Astronomy Outreach, Twitter and the RASC

How do you share your love of the night sky and astronomy adventures?  Thanks to the RASC, I have found myself with a Twitter addiction!  Unfortunately, I have many people in the club enabling  my minor infatuation, and a constant stream of  data to feed my habit.

My dependence is fed by a large community of like minded folks online, and by sometimes traveling large distances to get my fix, spending a lot of money in the meantime.  I cannot help it – the lure is too great.

I blame NASA.

In 2008, with a small group of Toronto Centre members (Phil Chow, Scott Masterton, Eric Briggs and Shawn Lee), I traveled to Florida to witness my first shuttle launch.  STS-122.  Initially  (in the interests of Can-con) the intention was to try to see STS-123 launch, with DEXTRE [1]  on board.   However, we were able to get tickets to 122, and off we went – and were able to see DEXTRE up close anyway, being packed up at the Kennedy Space Centre.  Its little robot body and appendages curled up for the ride to space.


(Dextre, at the Kennedy Space Centre)

There were so many wonderful moments during that trip, from getting out of Toronto in February, to seeing the upward plume of smoke that 7 humans rode upward into space.

I wanted to share those feelings, and in a way take the club along with us for the ride – Tweeting the experience seemed a good way to do it.  I was hooked!

In 2009, Julie Payette launched into space.  Alas because of the scrubs, I never saw it.  Even after flying down to Florida.  Twice. (First attempt with David Parfett, Terry Leeder and Angela Barbetta, second attempt with David Parfett, Ron McNaughton and his brother)  But a few of us did have a wonderful time, and got up close and personal to the pad.  All the while, I was tweeting the experiences every step of the way.  I think my blackberry was behind my back in this picture smiley


(Terry Leeder, Katrina Ince-Lum, Angela Barbetta and David Parfett at pad 39A at the Kennedy Space Centre)

In 2010 I decided to give myself another kick at the can – one more try to see a shuttle launch live.  This time I was going to try to see a night launch, STS-130 (with Phil Chow, Leslie Harvey and David Parfett). [2] Happily there was a happy ending to that trip [3] but again I felt I had the RASC and my Twitter followers along with me, as I was sharing the experience. 

For this past year, one particular highlight was seeing the final ever shuttle launch on July 8.  But if you were to guess from Florida, you’d be wrong.  I was a guest of the Canadian Space Agency, and was watching the final ever launch from Saint-Hubert Quebec.   At a get together with Twitter followers in the real world – a tweetup!  Meeting people I’d only ever spoken to online.
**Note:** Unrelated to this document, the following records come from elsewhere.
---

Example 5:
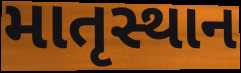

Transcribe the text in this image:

માતૃસ્થાન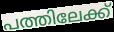
പത്തിലേക്ക്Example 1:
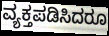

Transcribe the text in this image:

ವ್ಯಕ್ತಪಡಿಸಿದರೂ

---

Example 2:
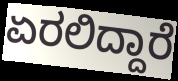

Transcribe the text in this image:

ಏರಲಿದ್ದಾರೆ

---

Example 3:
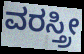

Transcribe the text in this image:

ವರಸ್ತ್ರೀ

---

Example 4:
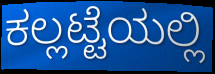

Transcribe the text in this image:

ಕಲ್ಲಟ್ಟೆಯಲ್ಲಿ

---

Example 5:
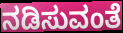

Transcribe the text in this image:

ನಡಿಸುವಂತೆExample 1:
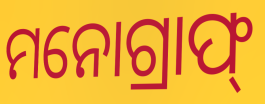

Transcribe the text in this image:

ମନୋଗ୍ରାଫ୍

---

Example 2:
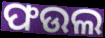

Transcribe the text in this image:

ଫଉଲ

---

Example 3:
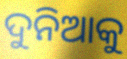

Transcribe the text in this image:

ଦୁନିଆକୁ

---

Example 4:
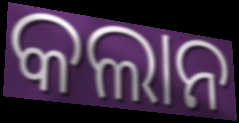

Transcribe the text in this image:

କଲାନ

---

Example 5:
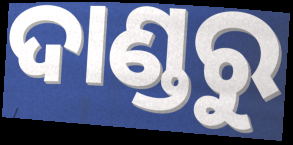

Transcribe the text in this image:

ଦାଣ୍ଡରୁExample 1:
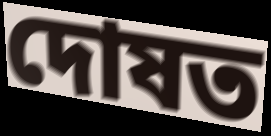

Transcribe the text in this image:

দোষত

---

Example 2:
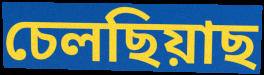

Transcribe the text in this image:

চেলছিয়াছ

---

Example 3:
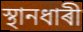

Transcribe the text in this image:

স্থানধাৰী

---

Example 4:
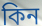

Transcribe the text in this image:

কিন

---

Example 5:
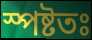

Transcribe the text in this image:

স্পষ্টতঃ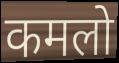
कमलो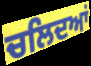
ਚਲਿਦਆਂ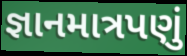
જ્ઞાનમાત્રપણુંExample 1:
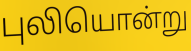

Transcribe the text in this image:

புலியொன்று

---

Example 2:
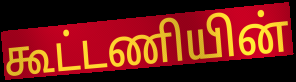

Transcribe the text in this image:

கூட்டணியின்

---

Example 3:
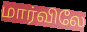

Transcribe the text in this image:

மார்விலே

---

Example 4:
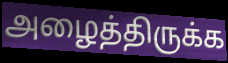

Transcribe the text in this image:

அழைத்திருக்க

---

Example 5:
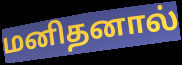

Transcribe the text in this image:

மனிதனால்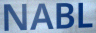
NABLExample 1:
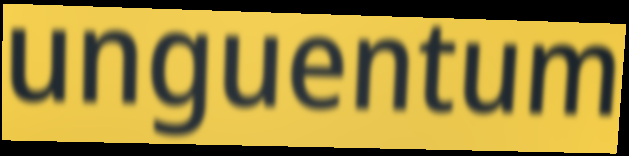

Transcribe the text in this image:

unguentum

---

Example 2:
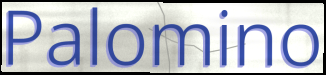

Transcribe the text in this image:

Palomino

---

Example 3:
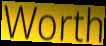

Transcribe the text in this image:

Worth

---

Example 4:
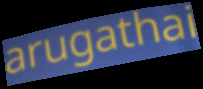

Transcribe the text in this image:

arugathai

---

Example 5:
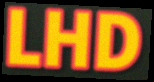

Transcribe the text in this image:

LHD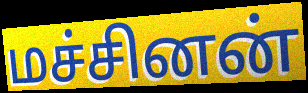
மச்சினன்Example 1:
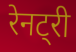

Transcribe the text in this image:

रेनट्री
I was lucky to have Patrice Scattolin as my guest, and to be in a wonderful location for the final launch.  If I could not be in Florida, then Montreal would be the second best place to be for me.  We met David St. Jaques [4] and Jeremy Hansen [5], Canada’s newest astronauts.


(At the Canadian Space Agency, David St. Jacques and Jeremy Hansen)
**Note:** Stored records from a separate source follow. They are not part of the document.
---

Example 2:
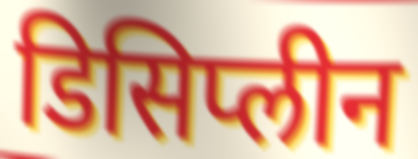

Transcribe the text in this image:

डिसिप्लीन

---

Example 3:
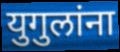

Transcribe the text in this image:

युगुलांना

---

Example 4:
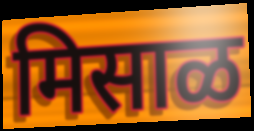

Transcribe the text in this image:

मिसाळ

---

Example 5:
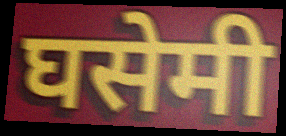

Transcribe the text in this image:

घसेमी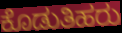
ಕೊಡುತಿಹರುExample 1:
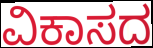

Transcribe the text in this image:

ವಿಕಾಸದ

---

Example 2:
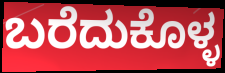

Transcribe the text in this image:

ಬರೆದುಕೊಳ್ಳ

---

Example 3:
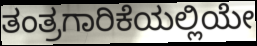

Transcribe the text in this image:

ತಂತ್ರಗಾರಿಕೆಯಲ್ಲಿಯೇ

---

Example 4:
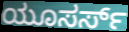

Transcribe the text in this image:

ಯೂಸರ್ಸ್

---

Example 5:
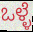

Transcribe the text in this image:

ಒಳ್ಳೆ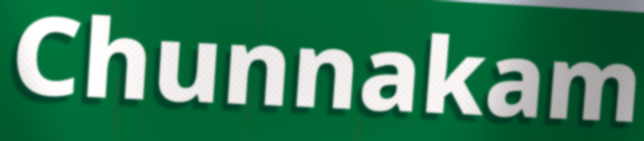
ChunnakamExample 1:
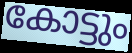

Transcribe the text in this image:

കോട്ടും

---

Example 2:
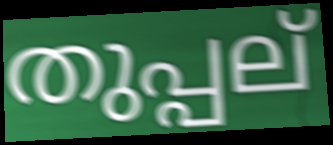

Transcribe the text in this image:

തുപ്പല്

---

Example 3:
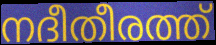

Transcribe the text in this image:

നദീതീരത്ത്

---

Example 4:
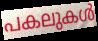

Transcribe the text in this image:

പകലുകൾ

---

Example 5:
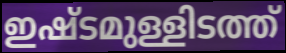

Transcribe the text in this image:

ഇഷ്ടമുള്ളിടത്ത്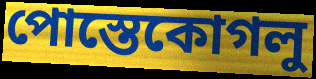
পোস্তেকোগলু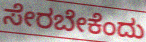
ಸೇರಬೇಕೆಂದು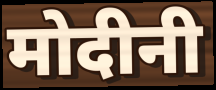
मोदीनीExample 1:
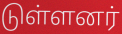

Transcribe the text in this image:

டுள்ளனர்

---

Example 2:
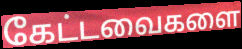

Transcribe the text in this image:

கேட்டவைகளை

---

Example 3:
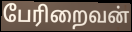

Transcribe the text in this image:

பேரிறைவன்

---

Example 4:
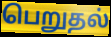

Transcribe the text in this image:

பெறுதல்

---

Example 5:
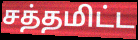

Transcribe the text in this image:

சத்தமிட்டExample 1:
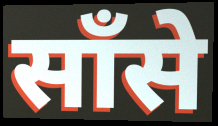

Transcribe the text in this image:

साँसे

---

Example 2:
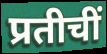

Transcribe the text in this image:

प्रतीचीं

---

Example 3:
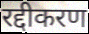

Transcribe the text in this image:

रद्दीकरण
What a thrill to be part of that with the whole Canadian Space Agency family.  Through the terminal countdown we sat, the suspense building.  The weather looked marginal – would Cathy Winters call it “green”?  At  T-31 seconds the launch countdown stopped due to a glitch and we thought it would scrub.  However it was determined  that the gaseous Oxygen Vent Arm had properly retracted after all and the flight went ahead – what a way to end shuttle launches – with a problem that had never happened before, and that will never happen again. [6]

I also tweet about astronomical events and observing closer to home, (which are often time sensitive)  be it from my backyard, Toronto Centre solar observing sessions, the Toronto Centre’s observatory in Collingwood, and the David Dunlap Observatory, which is operated by Toronto Centre volunteers [7]
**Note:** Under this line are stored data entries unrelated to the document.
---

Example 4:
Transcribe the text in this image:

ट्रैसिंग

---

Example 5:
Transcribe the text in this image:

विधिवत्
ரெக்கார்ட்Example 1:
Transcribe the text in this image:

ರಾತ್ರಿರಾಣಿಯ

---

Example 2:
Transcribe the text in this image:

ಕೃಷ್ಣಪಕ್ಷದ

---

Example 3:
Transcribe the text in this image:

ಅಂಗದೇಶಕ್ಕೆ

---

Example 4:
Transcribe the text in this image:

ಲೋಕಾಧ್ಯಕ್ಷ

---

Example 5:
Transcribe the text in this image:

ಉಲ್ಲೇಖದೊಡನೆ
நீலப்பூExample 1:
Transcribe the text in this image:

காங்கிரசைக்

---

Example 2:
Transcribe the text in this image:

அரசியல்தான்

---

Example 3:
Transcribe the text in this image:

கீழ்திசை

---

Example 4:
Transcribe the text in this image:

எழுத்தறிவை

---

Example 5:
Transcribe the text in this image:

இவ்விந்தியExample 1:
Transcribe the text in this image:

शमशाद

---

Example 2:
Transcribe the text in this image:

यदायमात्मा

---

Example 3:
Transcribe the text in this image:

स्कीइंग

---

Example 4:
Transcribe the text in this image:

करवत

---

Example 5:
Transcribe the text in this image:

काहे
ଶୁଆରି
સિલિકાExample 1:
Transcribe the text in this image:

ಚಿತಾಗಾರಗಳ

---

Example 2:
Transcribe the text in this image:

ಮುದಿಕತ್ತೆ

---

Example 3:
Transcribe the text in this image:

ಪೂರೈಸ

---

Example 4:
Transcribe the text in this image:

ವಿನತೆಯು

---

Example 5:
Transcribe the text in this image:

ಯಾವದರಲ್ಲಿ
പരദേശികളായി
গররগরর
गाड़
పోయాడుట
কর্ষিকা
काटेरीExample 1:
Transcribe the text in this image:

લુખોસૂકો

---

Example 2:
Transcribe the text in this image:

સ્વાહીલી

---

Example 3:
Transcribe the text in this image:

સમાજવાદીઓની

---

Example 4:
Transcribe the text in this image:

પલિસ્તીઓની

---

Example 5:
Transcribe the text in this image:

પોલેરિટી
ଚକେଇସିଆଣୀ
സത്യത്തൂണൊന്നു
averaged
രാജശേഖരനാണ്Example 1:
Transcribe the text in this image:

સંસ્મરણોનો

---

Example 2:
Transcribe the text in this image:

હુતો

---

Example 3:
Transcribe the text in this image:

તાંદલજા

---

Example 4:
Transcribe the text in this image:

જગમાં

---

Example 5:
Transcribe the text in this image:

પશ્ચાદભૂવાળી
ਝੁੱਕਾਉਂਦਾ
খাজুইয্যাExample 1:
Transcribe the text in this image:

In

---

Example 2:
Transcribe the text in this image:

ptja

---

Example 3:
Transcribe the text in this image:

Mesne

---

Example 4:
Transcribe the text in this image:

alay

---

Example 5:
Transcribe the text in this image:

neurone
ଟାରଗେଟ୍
Most of my Twitter followers are not RASC members – it is a great way to share astronomical information and inform all of the great work that RASC volunteers do, and can be a great tool to recruit new members.  Mostly I just tweet because it is fun.

The RASC has a couple of noteworthy Twitter feeds.!/RASC_LPA

Even though astronomy can be a solitary hobby, sharing adventures can be fun.  I advise members to search out opportunities near them.  I have made some wonderful friends through the RASC.